Here is example code to build your MIME email:

sender = 'your_email@email.com'
receivers = ['recipient1@recipient.com', 'recipient2@recipient.com']
body_of_email = 'String of html to display in the email'
msg = MIMEText(body_of_email, 'html')
msg['Subject'] = 'Subject line goes here'
msg['From'] = sender
msg['To'] = ','.join(receivers)

The MIMEText object takes in the email message as a string and also specifies that the message has an html “subtype”. See this site for a useful list of MIME media types and the corresponding subtypes. Check out the Python email.mime docs for other classes available to send other types of MIME messages (e.g. MIMEAudio, MIMEImage).

Next, we connect to the Gmail SMTP server with host ‘smtp.gmail.com’ and port 465, login with your Gmail account credentials, and send it off:

s = smtplib.SMTP_SSL(host = 'smtp.gmail.com', port = 465)
s.login(user = 'your_username', password = ‘your_password')
s.sendmail(sender, receivers, msg.as_string())
s.quit()

Heads up: notice that the list of email recipients needs to be expressed as a string in the assignment to msg[‘From’] (with each email separated by a comma), and expressed as a Python list when specified in smtplib object s.sendmail(sender, receivers, msg.as_string(). (For quite a while, I was banging my head against the wall trying to figure out why the message was only sending to the first recipient or not sending at all, and this was the source of the error. I finally came across this StackExchange post which solved the problem.)

As a last step, you need to change your Gmail account settings to allow access to “less secure apps” so your Python script can access your account and send emails from it (see instructions here). A scraper running on your computer or another machine is considered “less secure” because your application is considered a third party and it is sending your credentials directly to Gmail to gain access. Instead, third party applications should be using an authorization mechanism like OAuth to gain access to aspects of your account (see discussion here).

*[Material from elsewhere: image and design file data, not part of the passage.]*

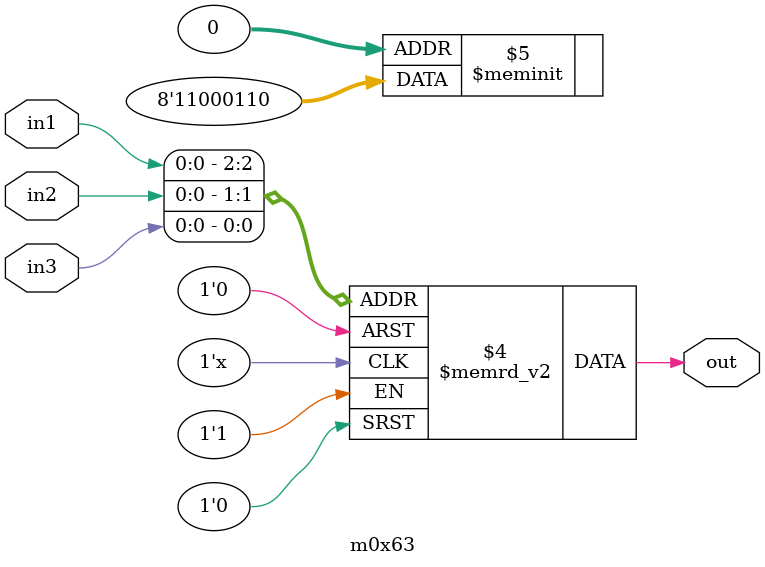
<source format=v>
module m0x63(output out, input in1, in2, in3);

   always @(in1, in2, in3)
     begin
        case({in1, in2, in3})
          3'b000: {out} = 1'b0;
          3'b001: {out} = 1'b1;
          3'b010: {out} = 1'b1;
          3'b011: {out} = 1'b0;
          3'b100: {out} = 1'b0;
          3'b101: {out} = 1'b0;
          3'b110: {out} = 1'b1;
          3'b111: {out} = 1'b1;
        endcase // case ({in1, in2, in3})
     end // always @ (in1, in2, in3)

endmodule // m0x63
</source>
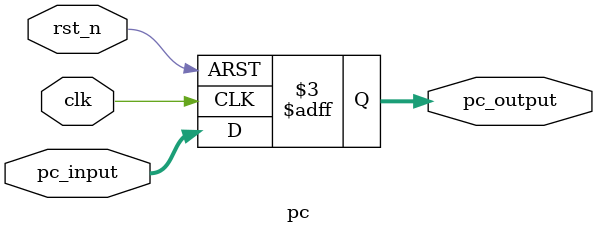
<source format=v>

module pc 	#(	parameter bus_length = 'd64)
			(input 		clk, rst_n,
             input 		[bus_length -1 :0] pc_input,
             output reg 	[bus_length -1 :0]  pc_output
			);
always @(posedge clk or negedge rst_n)
begin
	if(!rst_n)
		pc_output <= 0 ;
	else
		pc_output = pc_input ;
end
	
endmodule
</source>
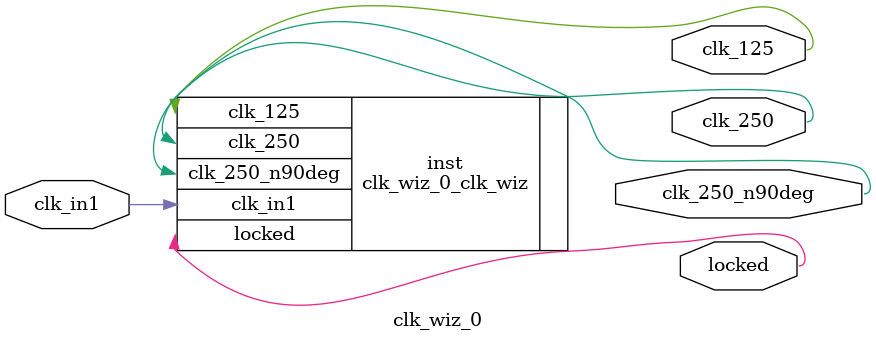
<source format=v>


`timescale 1ps/1ps

(* CORE_GENERATION_INFO = "clk_wiz_0,clk_wiz_v5_3_3_0,{component_name=clk_wiz_0,use_phase_alignment=true,use_min_o_jitter=false,use_max_i_jitter=false,use_dyn_phase_shift=false,use_inclk_switchover=false,use_dyn_reconfig=false,enable_axi=0,feedback_source=FDBK_AUTO,PRIMITIVE=PLL,num_out_clk=3,clkin1_period=8.0,clkin2_period=10.0,use_power_down=false,use_reset=false,use_locked=true,use_inclk_stopped=false,feedback_type=SINGLE,CLOCK_MGR_TYPE=NA,manual_override=false}" *)

module clk_wiz_0 
 (
  // Clock out ports
  output        clk_250_n90deg,
  output        clk_250,
  output        clk_125,
  // Status and control signals
  output        locked,
 // Clock in ports
  input         clk_in1
 );

  clk_wiz_0_clk_wiz inst
  (
  // Clock out ports  
  .clk_250_n90deg(clk_250_n90deg),
  .clk_250(clk_250),
  .clk_125(clk_125),
  // Status and control signals               
  .locked(locked),
 // Clock in ports
  .clk_in1(clk_in1)
  );

endmodule

</source>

Of course, you don’t have to worry about your own application accessing your account since you know it isn’t acting maliciously. However, if other untrusted applications can do this, they may store your login credentials without telling you or doing other nasty things.  So, allowing access from less secure apps makes your Gmail account a little less secure.

If you’re not comfortable turning on access to less secure apps on your personal Gmail account, one option is to create a second Gmail account solely for the purpose of sending emails from your applications. That way, if that account is compromised for some reason due to less secure app access being turned on, the attacker would only be able to see sent mail from the scraper.